== Task goal ==
When a line in the entries below contains the word "title", copy that line.
══ Record extracts ══
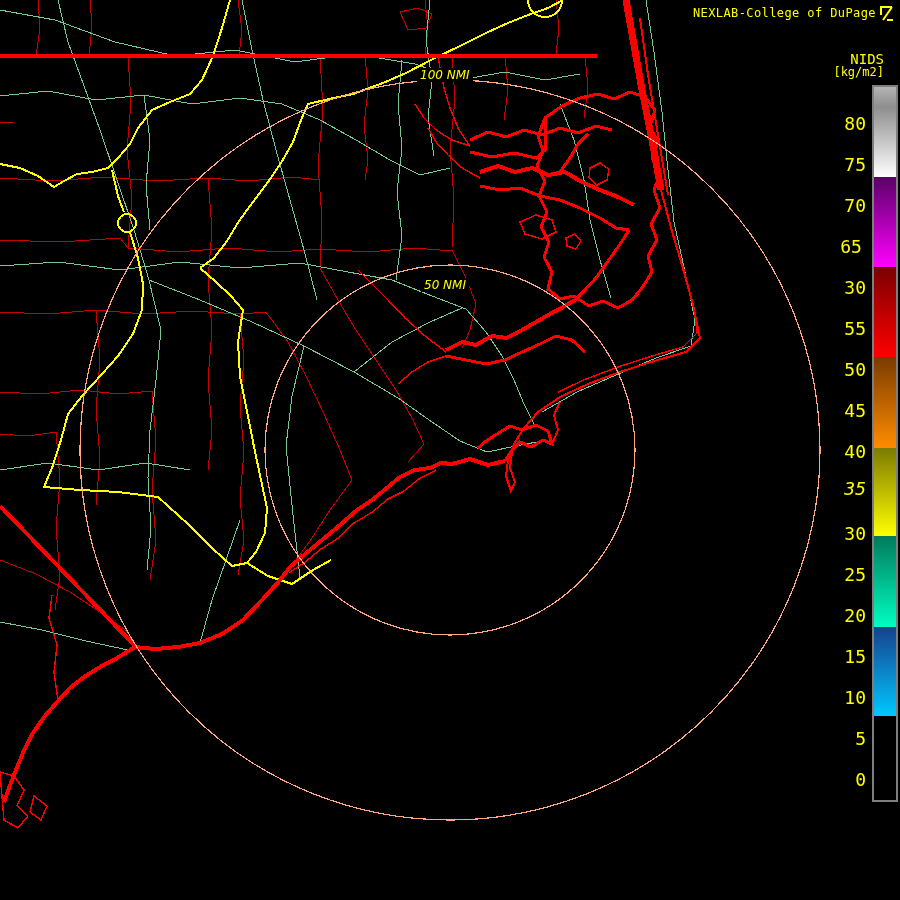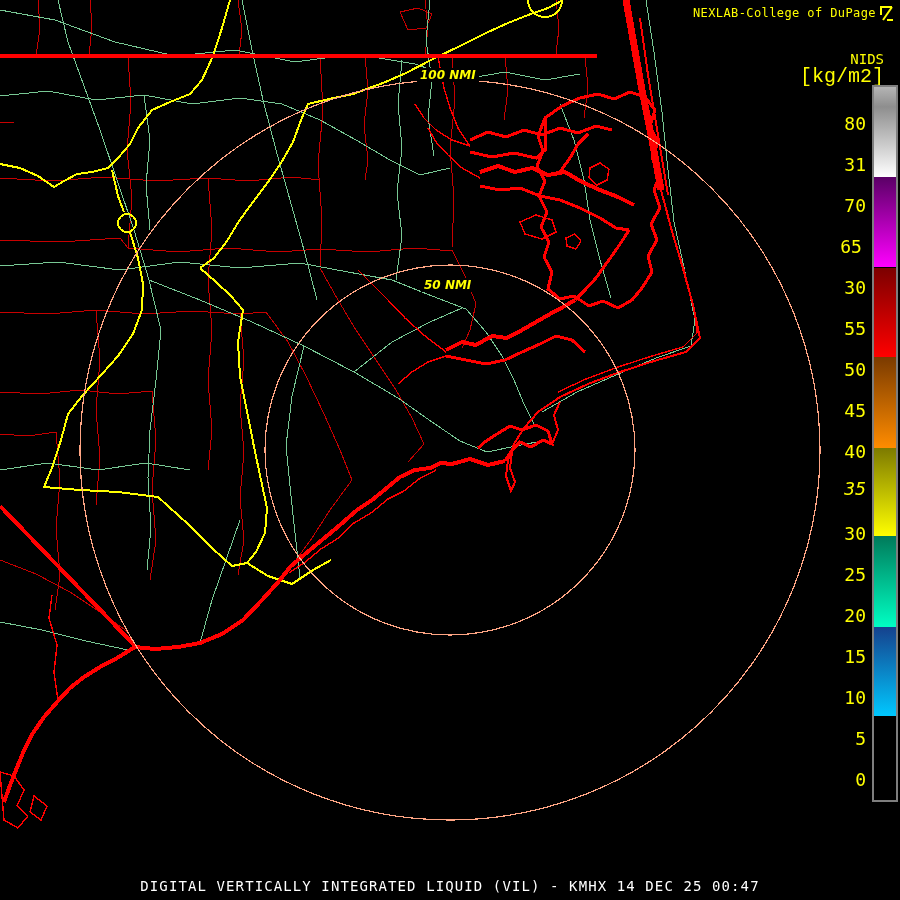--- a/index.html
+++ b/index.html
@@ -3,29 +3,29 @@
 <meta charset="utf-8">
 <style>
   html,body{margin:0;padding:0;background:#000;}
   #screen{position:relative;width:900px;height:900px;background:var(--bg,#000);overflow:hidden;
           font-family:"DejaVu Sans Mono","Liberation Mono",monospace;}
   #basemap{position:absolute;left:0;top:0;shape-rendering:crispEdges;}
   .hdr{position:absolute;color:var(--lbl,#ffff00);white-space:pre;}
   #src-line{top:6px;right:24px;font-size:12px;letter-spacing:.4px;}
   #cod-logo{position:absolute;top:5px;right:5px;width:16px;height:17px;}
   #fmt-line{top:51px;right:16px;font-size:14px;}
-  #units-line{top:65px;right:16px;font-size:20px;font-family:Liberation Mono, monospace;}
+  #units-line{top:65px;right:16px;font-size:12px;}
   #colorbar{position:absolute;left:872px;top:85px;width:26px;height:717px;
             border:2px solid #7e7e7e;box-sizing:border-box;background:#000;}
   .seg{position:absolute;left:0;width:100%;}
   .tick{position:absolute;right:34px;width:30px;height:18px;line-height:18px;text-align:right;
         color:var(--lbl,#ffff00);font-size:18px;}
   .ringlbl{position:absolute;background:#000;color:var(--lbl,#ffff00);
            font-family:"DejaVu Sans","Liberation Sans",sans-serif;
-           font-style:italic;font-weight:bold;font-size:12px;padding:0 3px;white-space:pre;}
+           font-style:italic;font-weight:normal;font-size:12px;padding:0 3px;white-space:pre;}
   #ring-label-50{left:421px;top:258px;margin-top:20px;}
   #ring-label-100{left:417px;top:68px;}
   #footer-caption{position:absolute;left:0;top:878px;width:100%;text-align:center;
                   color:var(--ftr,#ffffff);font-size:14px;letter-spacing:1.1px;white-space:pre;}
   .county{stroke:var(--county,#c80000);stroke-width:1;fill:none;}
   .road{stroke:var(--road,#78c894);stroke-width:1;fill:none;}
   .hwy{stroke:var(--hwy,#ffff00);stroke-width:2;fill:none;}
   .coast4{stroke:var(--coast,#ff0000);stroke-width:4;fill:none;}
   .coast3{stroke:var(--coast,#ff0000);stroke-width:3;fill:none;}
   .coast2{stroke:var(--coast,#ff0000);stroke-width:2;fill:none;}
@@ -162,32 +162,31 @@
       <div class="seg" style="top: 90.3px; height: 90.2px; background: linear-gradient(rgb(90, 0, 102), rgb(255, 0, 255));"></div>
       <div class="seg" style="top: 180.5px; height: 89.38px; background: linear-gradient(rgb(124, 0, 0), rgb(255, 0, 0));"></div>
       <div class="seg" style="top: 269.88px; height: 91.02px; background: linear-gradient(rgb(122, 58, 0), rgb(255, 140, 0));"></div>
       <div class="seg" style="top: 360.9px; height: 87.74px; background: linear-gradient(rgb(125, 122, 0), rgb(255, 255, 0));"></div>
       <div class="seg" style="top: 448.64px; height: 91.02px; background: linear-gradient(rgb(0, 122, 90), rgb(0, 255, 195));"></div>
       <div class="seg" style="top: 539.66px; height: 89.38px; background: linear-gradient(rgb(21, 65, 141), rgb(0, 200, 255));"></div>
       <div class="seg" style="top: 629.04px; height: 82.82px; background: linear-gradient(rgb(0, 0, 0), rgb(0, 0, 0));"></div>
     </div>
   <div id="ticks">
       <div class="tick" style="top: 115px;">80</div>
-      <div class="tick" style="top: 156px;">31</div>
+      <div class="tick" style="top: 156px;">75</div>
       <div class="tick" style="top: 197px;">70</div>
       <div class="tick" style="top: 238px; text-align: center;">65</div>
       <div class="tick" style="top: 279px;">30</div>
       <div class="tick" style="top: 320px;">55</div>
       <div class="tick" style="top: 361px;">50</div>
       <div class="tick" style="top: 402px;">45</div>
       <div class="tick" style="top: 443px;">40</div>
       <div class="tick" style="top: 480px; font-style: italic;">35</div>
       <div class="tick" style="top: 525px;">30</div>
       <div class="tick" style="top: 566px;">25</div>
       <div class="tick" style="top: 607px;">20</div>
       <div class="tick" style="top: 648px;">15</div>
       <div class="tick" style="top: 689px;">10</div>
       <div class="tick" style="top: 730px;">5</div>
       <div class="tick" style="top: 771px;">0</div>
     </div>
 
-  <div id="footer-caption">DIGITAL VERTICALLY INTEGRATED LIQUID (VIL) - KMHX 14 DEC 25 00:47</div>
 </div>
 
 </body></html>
═══
══ Record extracts ══
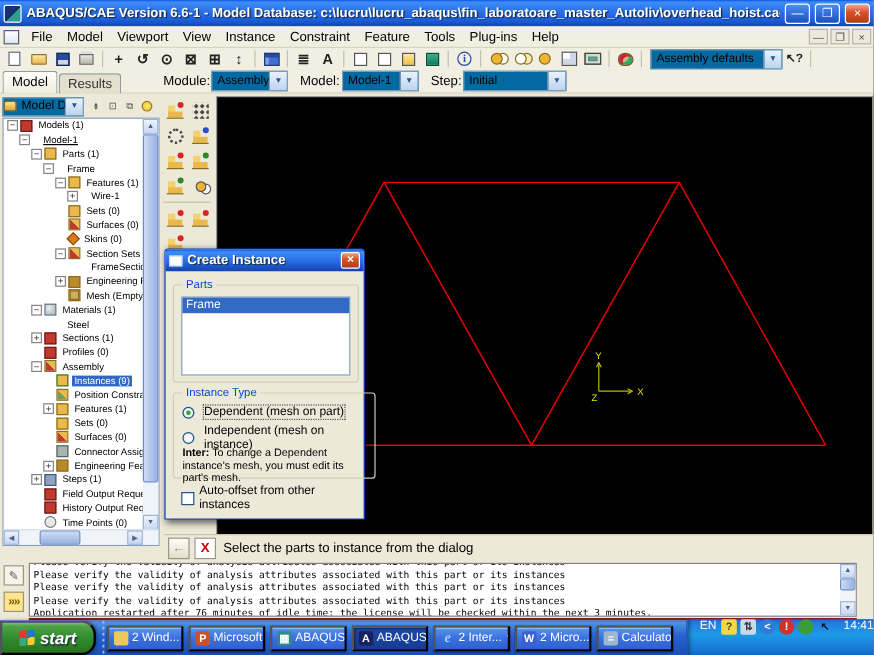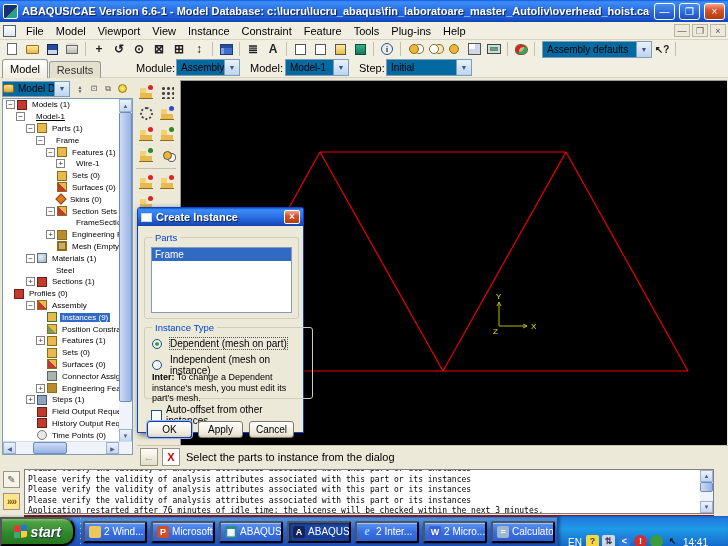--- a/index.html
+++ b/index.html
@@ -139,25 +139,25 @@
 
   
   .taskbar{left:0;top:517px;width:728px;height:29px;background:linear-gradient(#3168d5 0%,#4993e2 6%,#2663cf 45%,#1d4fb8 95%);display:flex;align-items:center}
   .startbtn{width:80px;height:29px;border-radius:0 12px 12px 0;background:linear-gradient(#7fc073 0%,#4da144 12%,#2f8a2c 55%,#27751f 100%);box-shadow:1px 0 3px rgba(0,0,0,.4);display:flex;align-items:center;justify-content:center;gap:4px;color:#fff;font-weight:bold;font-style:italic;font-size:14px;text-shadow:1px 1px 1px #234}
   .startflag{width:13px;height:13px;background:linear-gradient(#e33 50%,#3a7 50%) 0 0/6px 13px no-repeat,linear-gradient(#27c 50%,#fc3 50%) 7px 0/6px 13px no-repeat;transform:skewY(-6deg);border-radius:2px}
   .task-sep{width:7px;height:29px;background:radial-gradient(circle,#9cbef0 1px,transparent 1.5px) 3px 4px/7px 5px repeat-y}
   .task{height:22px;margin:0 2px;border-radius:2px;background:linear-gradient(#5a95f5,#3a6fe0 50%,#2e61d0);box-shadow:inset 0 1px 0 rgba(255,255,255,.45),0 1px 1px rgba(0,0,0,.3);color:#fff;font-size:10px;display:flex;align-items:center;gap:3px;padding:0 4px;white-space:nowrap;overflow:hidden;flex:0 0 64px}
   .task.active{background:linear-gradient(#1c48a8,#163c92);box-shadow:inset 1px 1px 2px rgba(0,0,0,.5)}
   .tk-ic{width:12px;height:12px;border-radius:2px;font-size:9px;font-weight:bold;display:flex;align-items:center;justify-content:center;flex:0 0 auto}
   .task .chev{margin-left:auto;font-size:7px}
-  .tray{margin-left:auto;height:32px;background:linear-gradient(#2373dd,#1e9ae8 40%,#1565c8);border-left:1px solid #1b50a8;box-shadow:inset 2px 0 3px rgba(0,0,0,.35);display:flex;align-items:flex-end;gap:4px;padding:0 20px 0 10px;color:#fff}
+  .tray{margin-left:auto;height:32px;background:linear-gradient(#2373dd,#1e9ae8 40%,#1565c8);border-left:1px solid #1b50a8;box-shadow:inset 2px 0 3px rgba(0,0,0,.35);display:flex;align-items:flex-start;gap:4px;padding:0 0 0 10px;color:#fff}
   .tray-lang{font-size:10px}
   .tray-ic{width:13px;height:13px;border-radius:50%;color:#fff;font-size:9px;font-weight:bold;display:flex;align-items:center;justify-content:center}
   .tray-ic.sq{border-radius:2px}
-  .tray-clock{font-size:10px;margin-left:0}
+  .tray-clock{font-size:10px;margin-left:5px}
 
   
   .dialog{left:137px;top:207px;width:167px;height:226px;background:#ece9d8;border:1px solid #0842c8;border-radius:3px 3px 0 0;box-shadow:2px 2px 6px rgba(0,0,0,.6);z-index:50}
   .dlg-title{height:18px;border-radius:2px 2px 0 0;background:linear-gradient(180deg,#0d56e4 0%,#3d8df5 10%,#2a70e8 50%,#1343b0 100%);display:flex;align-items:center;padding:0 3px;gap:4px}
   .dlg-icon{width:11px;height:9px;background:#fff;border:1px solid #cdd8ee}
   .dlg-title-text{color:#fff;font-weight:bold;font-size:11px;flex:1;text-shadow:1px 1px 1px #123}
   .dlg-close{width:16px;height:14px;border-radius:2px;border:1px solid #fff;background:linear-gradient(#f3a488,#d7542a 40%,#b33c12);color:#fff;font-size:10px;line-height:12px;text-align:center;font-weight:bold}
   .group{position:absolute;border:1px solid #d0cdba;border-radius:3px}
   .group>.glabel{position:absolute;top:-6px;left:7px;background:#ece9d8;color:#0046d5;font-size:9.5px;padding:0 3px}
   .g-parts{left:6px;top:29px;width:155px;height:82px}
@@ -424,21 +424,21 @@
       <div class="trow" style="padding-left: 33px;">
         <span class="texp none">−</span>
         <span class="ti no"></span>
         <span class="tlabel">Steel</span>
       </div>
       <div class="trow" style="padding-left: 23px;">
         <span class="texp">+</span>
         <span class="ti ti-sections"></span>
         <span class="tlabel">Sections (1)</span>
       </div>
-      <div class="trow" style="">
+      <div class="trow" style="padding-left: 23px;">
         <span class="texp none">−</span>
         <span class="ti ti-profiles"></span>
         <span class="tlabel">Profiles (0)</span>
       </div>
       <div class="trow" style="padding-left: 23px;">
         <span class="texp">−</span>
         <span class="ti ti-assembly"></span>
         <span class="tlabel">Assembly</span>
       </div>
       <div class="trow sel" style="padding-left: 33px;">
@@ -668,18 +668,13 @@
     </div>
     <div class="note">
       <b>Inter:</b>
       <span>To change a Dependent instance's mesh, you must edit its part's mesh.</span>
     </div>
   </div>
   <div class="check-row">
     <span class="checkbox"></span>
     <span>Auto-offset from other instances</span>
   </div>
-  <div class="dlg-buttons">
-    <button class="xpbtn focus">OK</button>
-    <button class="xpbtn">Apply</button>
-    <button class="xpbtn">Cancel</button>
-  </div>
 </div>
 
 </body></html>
═══
══ Record extracts ══
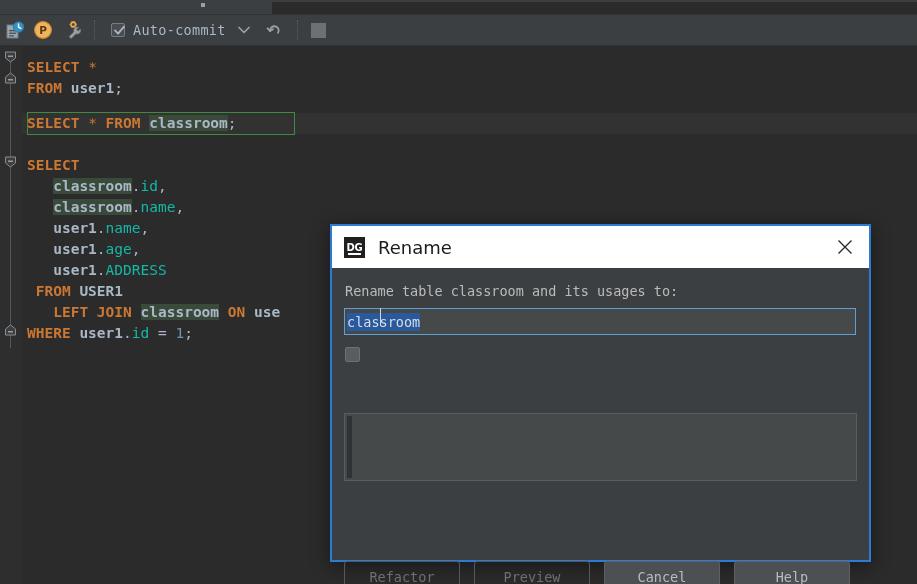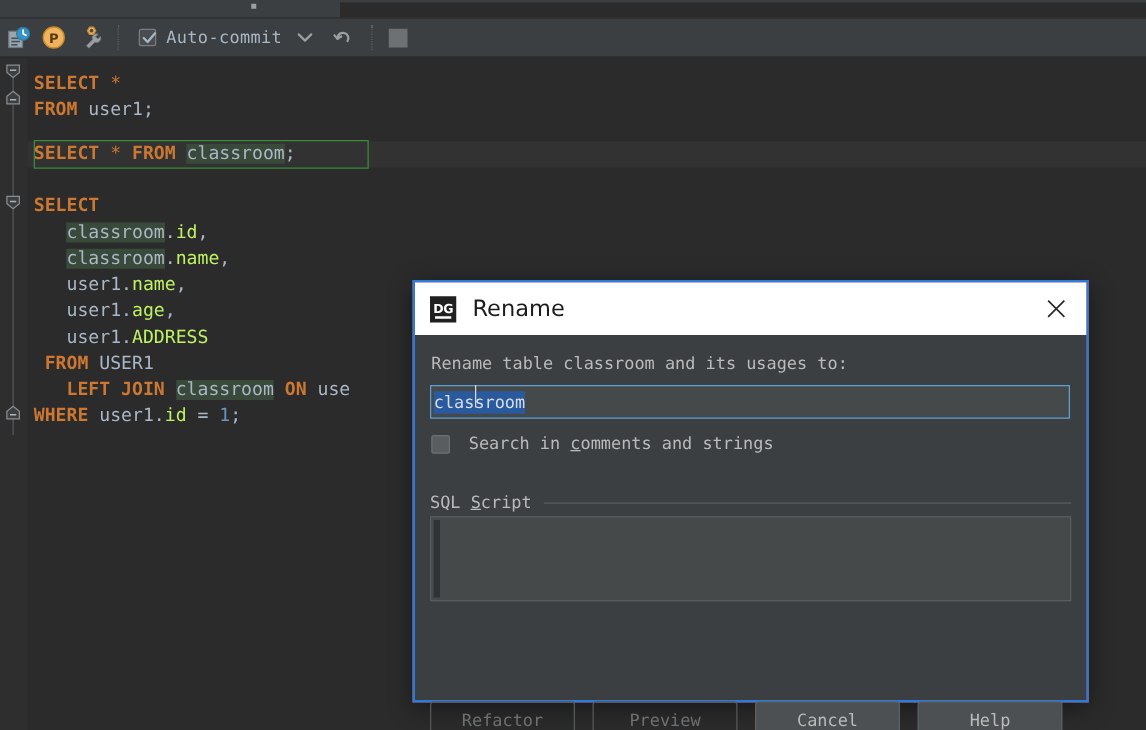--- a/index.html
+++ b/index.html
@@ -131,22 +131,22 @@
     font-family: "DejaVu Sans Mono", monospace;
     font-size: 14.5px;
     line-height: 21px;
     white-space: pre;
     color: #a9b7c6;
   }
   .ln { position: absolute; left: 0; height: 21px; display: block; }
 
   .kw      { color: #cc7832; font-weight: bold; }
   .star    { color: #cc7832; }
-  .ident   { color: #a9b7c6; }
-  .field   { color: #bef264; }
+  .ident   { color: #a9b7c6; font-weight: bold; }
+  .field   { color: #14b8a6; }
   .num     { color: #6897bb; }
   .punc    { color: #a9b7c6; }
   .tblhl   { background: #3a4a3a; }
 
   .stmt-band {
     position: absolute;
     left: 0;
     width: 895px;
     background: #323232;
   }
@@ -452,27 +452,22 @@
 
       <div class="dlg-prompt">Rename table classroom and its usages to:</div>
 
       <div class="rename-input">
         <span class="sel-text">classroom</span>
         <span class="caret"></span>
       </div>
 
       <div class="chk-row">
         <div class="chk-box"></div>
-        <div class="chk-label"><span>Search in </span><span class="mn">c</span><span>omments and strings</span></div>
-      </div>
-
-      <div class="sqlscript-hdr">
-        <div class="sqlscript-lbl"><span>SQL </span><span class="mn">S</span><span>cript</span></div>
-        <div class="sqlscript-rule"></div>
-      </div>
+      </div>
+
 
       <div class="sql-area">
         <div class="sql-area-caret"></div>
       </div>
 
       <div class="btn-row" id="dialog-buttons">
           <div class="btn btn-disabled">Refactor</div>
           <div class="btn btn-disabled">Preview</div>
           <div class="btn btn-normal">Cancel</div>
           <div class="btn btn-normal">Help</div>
═══
== Answer space ==
   .dlg-title{height:18px;border-radius:2px 2px 0 0;background:linear-gradient(180deg,#0d56e4 0%,#3d8df5 10%,#2a70e8 50%,#1343b0 100%);display:flex;align-items:center;padding:0 3px;gap:4px}
   .dlg-title-text{color:#fff;font-weight:bold;font-size:11px;flex:1;text-shadow:1px 1px 1px #123}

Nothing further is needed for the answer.